#### [Partes do exercício]
**A.** Indique se cada afirmação concorda com o texto original. Responda sim ou não e cite as palavras exatas do texto que o decidem: (i) o governo de 1990 impôs aos escreventes a nova forma de escrever; (ii) depois de 1990 os escreventes continuaram a escrever como ficou determinado em 1945; (iii) o pós-escrito pede desculpa a Jose Miguel Roque Martins.
**B.** Cite o trecho do texto original que começa em "Como é evidente, esta" e vai até "maioria da população.".

#### [Texto original]
▬▬▬▬▬▬
Como é evidente, esta minha diatribe pode ter surgido – e deve ter surgido – devido a um erro de perspectiva. Porque nesta análise já parto do arrogante pressuposto de que sou intelectualmente superior à maioria da população.
Demais, mesmo que noz os dois estejamos certos – é difícil, mas não impossível – como é que a população consegue manifestar o seu inconformismo? O governo, determinando por lei que tem de ser feito desta maneira, faz uso da "repressão policial, terrorismo oficial" para impôr a lei. E a população, o que pode fazer? Declara guerra à polícia? Eutanasia o Costa?
Eu creio que não há melhor prova de conformismo que a coisa graphica. Solitàriamente em frente ao teclado, tendo sòmente Deus Nosso Senhor como único travão ao que decidimos escrever, a maioria da população instruída, ou seja, com capacidade para ver o Mal e lhe resistir, pura e simplesmente não resiste. Em 1990 um babaca marteleiro propôs uma nova forma de escrever, afirmando sem pudor que o método dele era mui mais fácil. Alguém lhe ligou pevide? O governo de então assinou umas patacoadas irresponsáveis, mas pelo menos esse governo teve o bom-senso de não impôr tal patacoada aos escreventes. E o que fizeram os escreventes? Ignoraram tanta facilidade e continuaram a escrever como ficou determinado em 1945. Mas em 2008 o babaca marteleiro conseguiu infiltrar-se no poder e finalmente pôde proclamar: "a partir d'oje screvem todos com'eu quero!". E u que phizeram us screventes? Comphormaram-se! Aceittaram algu só purque passou a cer obbrigactóriu! E não duvidu que a mahioria adoptaria a forma de screver que pacei a adoptar neste paragraphu ce alguém com puder acim u detterminace.
Como é que podemos esperar que a população seja inconformista se os mais esclarecidos, à primeira oportunidade, são os primeiros a abanar a cauda?
Boas pedaladas.
P.S.: Ao Jose Miguel Roque Martins, as minhas desculpas por aquele foi. No pior pano caem sempre nódoas. É, no entanto, curioso como pouca gente respondeu à provocação dos conformistas, mas não deixaram escapar a argolada básica do foi. A carapuça é uma coisa lixada.
▬▬▬▬▬▬
#### [Material]
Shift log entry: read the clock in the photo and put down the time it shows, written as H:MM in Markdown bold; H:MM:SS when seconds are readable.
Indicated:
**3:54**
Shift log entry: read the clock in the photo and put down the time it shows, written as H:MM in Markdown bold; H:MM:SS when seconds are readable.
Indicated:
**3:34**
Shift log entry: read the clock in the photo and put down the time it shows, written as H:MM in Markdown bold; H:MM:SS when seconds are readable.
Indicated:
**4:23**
▬▬▬▬▬▬
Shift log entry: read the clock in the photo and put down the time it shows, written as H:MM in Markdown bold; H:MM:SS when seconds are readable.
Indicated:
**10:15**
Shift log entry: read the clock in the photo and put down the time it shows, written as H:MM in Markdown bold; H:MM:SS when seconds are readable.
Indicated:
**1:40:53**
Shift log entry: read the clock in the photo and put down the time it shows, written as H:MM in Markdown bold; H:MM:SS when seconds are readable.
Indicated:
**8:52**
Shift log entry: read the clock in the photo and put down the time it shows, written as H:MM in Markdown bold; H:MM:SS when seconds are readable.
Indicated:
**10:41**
▬▬▬▬▬▬
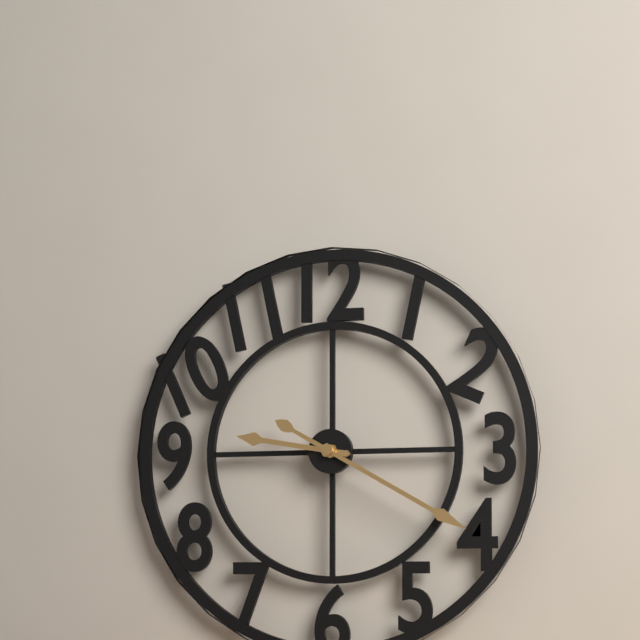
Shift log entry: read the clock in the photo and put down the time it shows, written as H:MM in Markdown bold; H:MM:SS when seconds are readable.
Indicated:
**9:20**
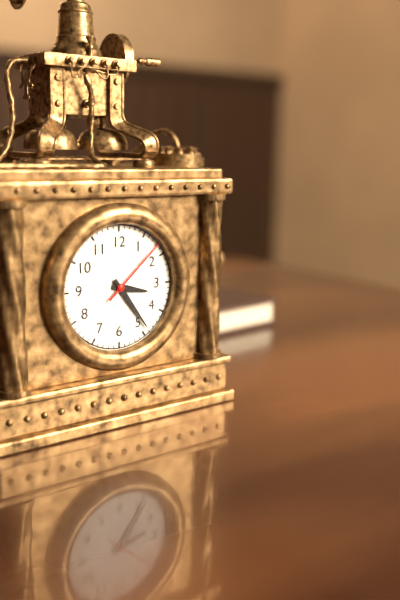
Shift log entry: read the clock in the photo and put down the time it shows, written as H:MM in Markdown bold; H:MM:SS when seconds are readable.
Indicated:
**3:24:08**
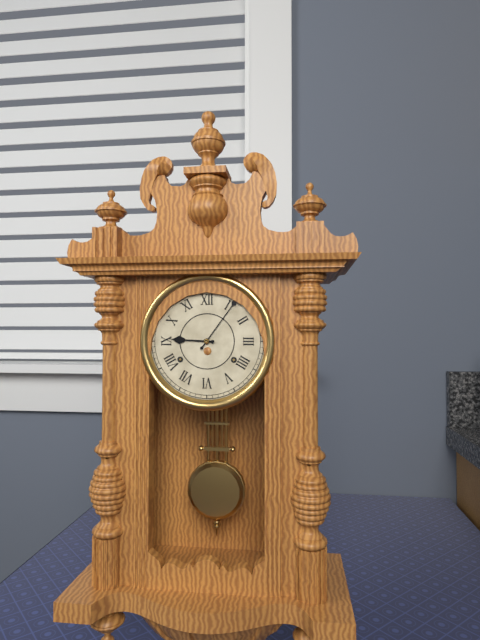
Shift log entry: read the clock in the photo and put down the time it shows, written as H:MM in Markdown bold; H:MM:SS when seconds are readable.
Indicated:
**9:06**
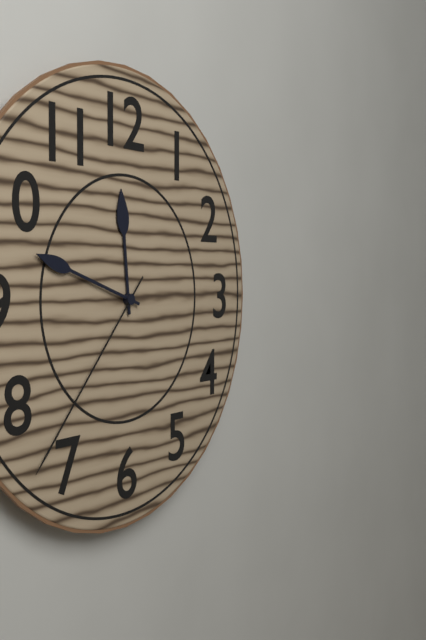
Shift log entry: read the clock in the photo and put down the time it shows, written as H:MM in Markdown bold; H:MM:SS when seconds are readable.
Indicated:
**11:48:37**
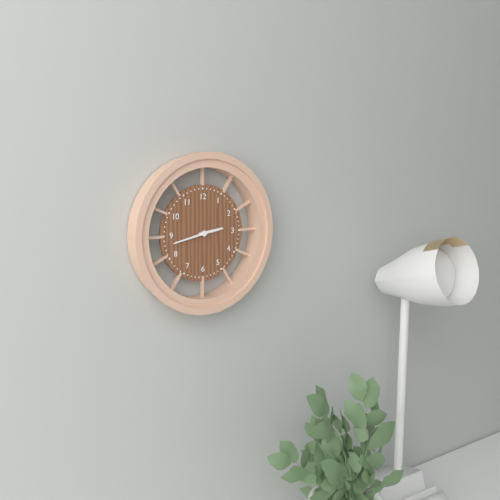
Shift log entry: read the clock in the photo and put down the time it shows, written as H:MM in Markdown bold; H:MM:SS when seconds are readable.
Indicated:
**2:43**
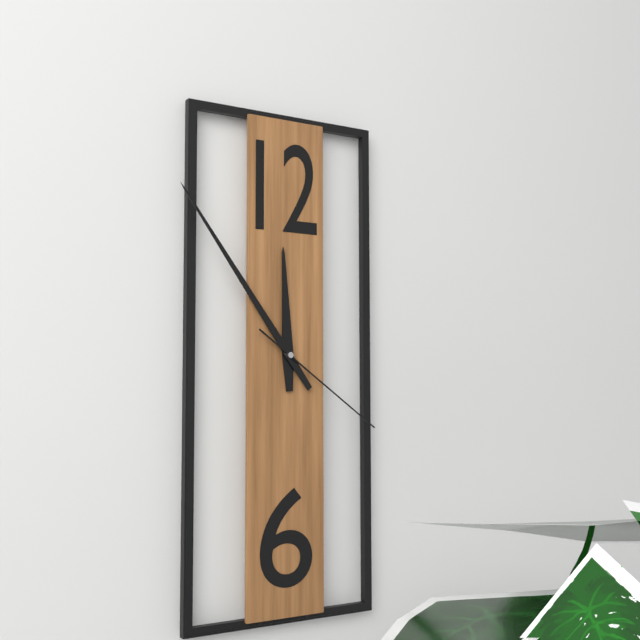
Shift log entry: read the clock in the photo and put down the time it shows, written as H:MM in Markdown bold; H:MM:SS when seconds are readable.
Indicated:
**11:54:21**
▬▬▬▬▬▬
#### [Respostas]
**A.**
(i) Não: "esse governo teve o bom-senso de não impôr tal patacoada aos escreventes"
(ii) Sim: "Ignoraram tanta facilidade e continuaram a escrever como ficou determinado em 1945."
(iii) Sim: "Ao Jose Miguel Roque Martins, as minhas desculpas por aquele foi."

**B.**
Como é evidente, esta minha diatribe pode ter surgido – e deve ter surgido – devido a um erro de perspectiva. Porque nesta análise já parto do arrogante pressuposto de que sou intelectualmente superior à maioria da população.